Glenn Tipton, USS Oklahoma Sailor, Identified
The mission of the Defense POW/MIA Accounting Agency (DPAA) to exhume and identify unknown remains from the sinking of the USS Oklahoma (BB-37) continues to reunite families with their long-lost relatives. During the Japanese attack on Pearl Harbor on December 7, 1941, the United States suffered the loss of 2,403 lives. Many ships and aircraft were damaged, including the total destruction of the USS Arizona (BB39) and the USS Oklahoma. Men like Glenn Tipton were serving aboard Oklahoma when Japan’s bombers attacked her with torpedoes and, like hundreds of his fellow sailors, when the vessel capsized, his remains went with it.
The Unidentified Remains of the USS Oklahoma
During salvage and rescue operations, the remains of the Oklahoma crewmen who were trapped on board when their ship sank were brought ashore, though many were deemed unidentifiable based on their condition. Glenn Tipton was among those who were buried together in mass graves at the National Memorial Cemetery of the Pacific in Punchbowl Crater.
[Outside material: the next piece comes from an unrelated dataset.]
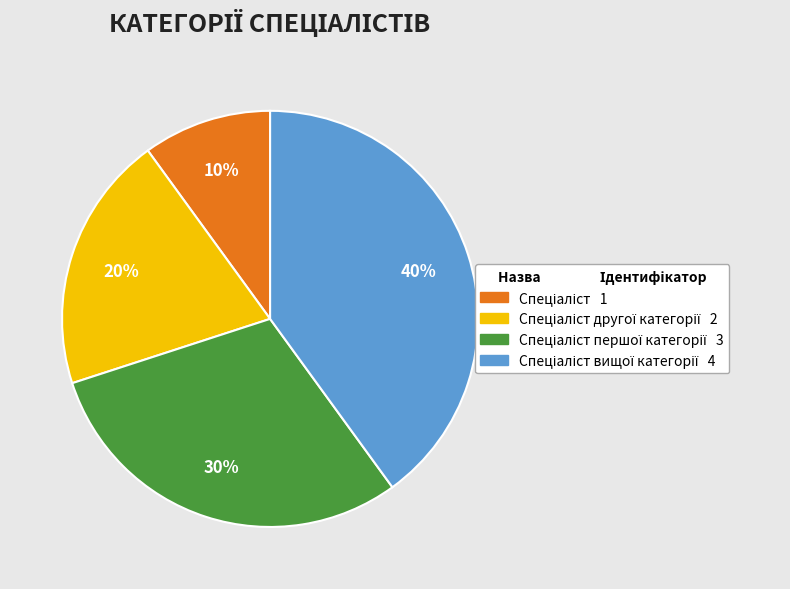

To the nearest percent, what is the average slice percentage?

25%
The remains went unclaimed for decades, as the resources and technology available at the time didn’t allow for them to be identified and reunited with family. More than 76 years later, Tipton was finally identified among the remains of other Pearl Harbor casualties in the same mass grave.
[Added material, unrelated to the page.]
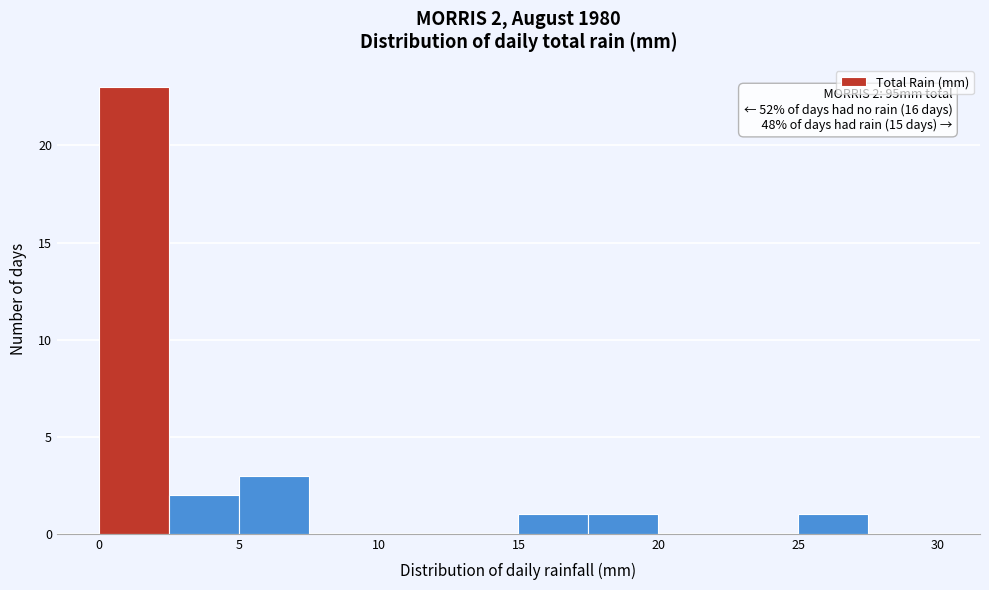

Which range on the x-axis has the tallest bar?

0.0 to 2.5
As part of the DPAA”s five-year-plan to exhume and identify all sailors from the Oklahoma, Tipton’s remains were identified using DNA matching with that of members of his surviving family. In 2013, two years before the DPAA officially launched the program, Tipton’s family submitted DNA samples, hoping to finally bring their relative home. They waited patiently as the agency did its work. Five years later, they finally received the news they had hoped for: Tipton’s remains were finally identified and he would be making the return trip to the mainland for a proper burial and ceremony.
Glenn Tipton is one of dozens of sailors who have been sent back home after being exhumed and identified. Each is typically given a military escort back to their home town, or buried in a plot specified by their family in a ceremony attended by members of the US Navy. As we learn year after year, when it comes to Pearl Harbor, it’s never too late to reunite the brave men who gave everything during their service to the nation with the families they left behind.
Glenn Tipton Comes Home
Once his remains are returned home, a funeral ceremony is slated for June of 2018 at the Wings of Honor Museum in Walnut Ridge, AR. The DoD and DPAA expect the program to run until 2020 and are using all resources available to them to accomplish the task of clearing out the mass graves and sending the sailors of the USS Oklahoma home.